Le président de la Commission européenne, José Manuel Barroso, a adressé vendredi soir un message de solidarité et de condoléances au président français François Hollande après le déraillement du train Paris-Limoges. Présent sur les lieux de l'accident, ce dernier a tenu lui aussi à faire part de sa solidarité aux familles touchées par la catastrophe.

"Je vous exprime toute ma solidarité", écrit-il dans son message au président français quelques heures après l'accident de train en région parisienne qui a fait au moins six morts et plusieurs blessés graves.

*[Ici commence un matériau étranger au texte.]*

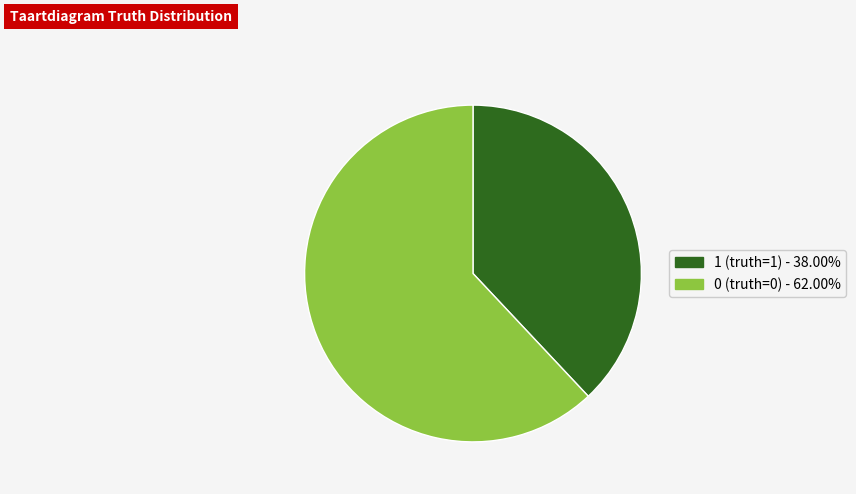

Combined, do 0 (truth=0) and 1 (truth=1) account for over 50%?

Yes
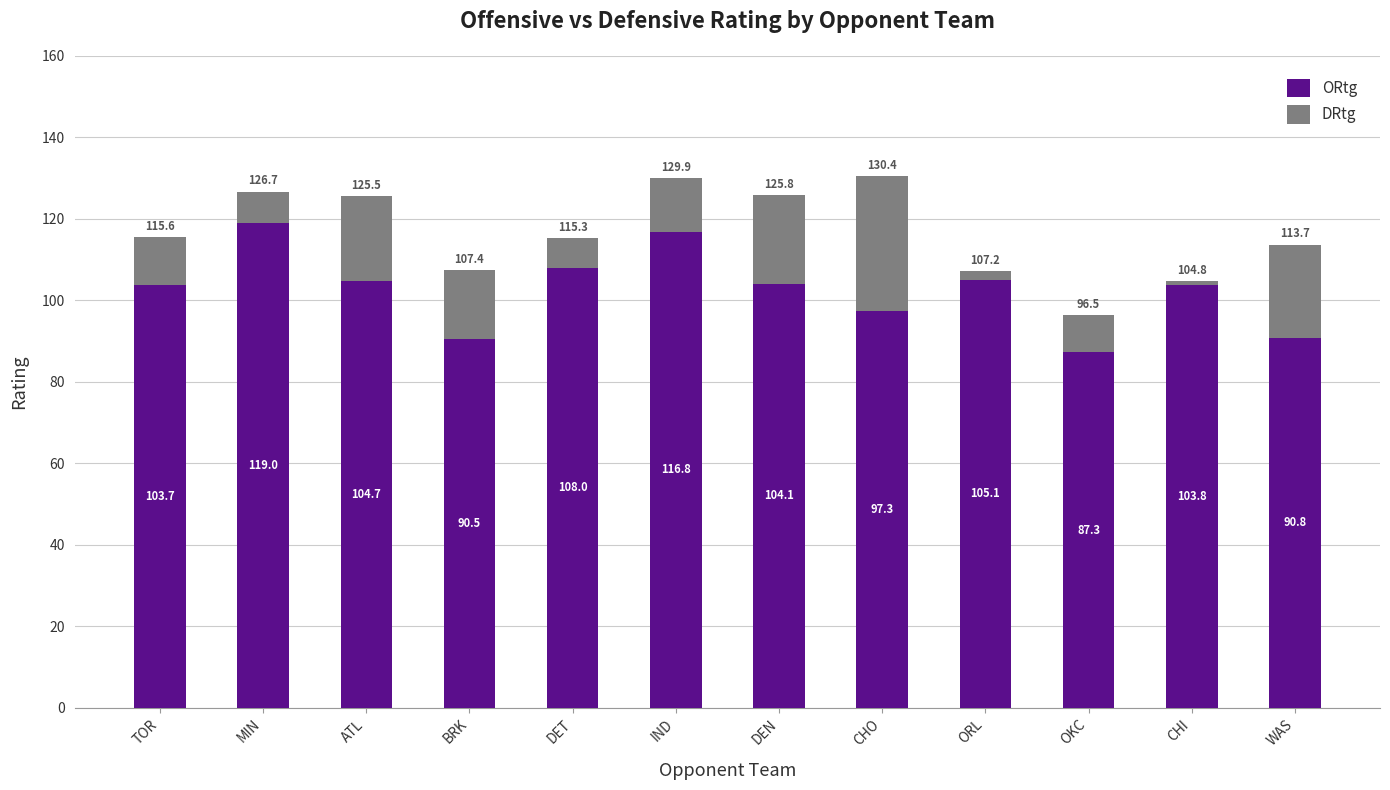

List the labels in order of ORtg value, smallest first.

OKC, BRK, WAS, CHO, TOR, CHI, DEN, ATL, ORL, DET, IND, MIN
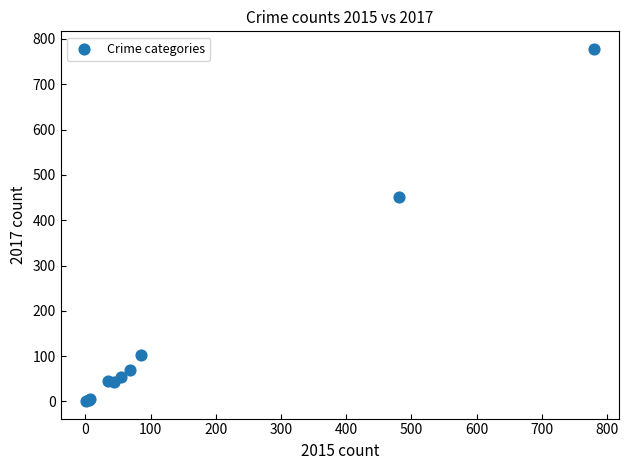

What Y value in the scatter plot is closest to 389?

451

"Je tiens à vous adresser, au nom de la Commission européenne et en mon nom propre, mes plus sincères condoléances et pensées attristées pour les familles des victimes, ainsi que mes souhaits de rapide et complet rétablissement pour les blessés", déclare M. Barroso.

"Le déraillement de ce train vient endeuiller une période de grands départs en vacances et touche votre pays à la veille de la Fête nationale", ajoute-t-il.

Le président François Hollande s'est rendu sur les lieux de l'accident vendredi soir à Brétigny-sur-Orge, au sud de Paris. Il y a fait part de sa "solidarité aux familles", a "salué la mobilisation des secours". Il a annoncé que "trois enquêtes avaient été diligentées" pour déterminer les causes de cet accident.